◆ WHAT IS REQUIRED: In the game show puzzle thread, what chance of winning the car does the reply give for switching doors?

◆ DOCUMENT EXCERPT:
This thread inspired me to post the following:

Remember the old game show "Let's Make a Deal"? If not, one of the most common games played on the show involved 3 doors. Each one had a prize behind it, and you'd win whatever prize was behind the door you chose. Sometimes, though, the prize would be a "zonk," such as a goat.

Okay, so here's the deal. The host tells you that there's a car behind one of the doors, and goats behind the other two doors. You choose a door... let's say it's Door #1. Instead of opening the door, the host opens another door... let's say Door #2... which has a goat behind it, and asks if you want to change your choice to Door #3.

Should you switch your choice?

Monty Hall does not want to give me the car.

I'll take my chances. I'll stick with door #1 [Hopes I get the car edit]

Yes.

coolcat said:

Correct. If you don't switch, you have a 1/3 chance of winning. But if you do switch, then your chances of winning the car go up to 2/3.

Now, let's change things up a bit....

The State of Franklin is running a scratch-off lottery ticket game. 10,000 tickets have been printed. One of them wins you $1 million. The other 9,999 tickets are losers.

9,998 tickets have already been purchased and scratched -- and they're all losers. Of the two unscratched tickets left, you bought one, and your friend bought the other.

Is it in your interest to convince your friend to swap tickets with you?

matt said:

This is game theory, not maths!

◆ DATASET EXCERPT:
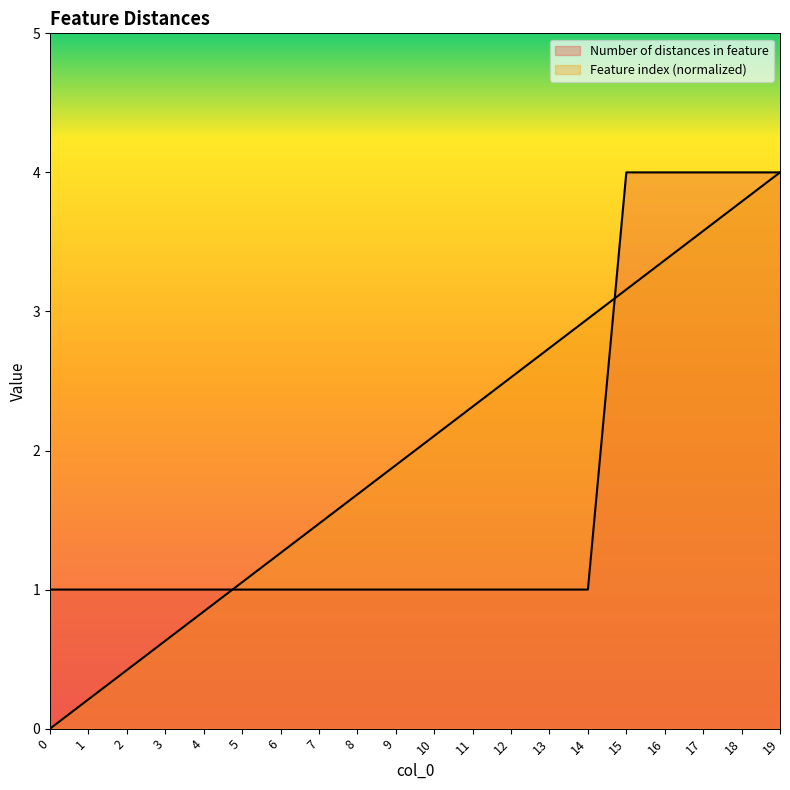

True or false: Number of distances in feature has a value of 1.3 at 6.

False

◆ RESPONSE TO THE EXERCISE: 2/3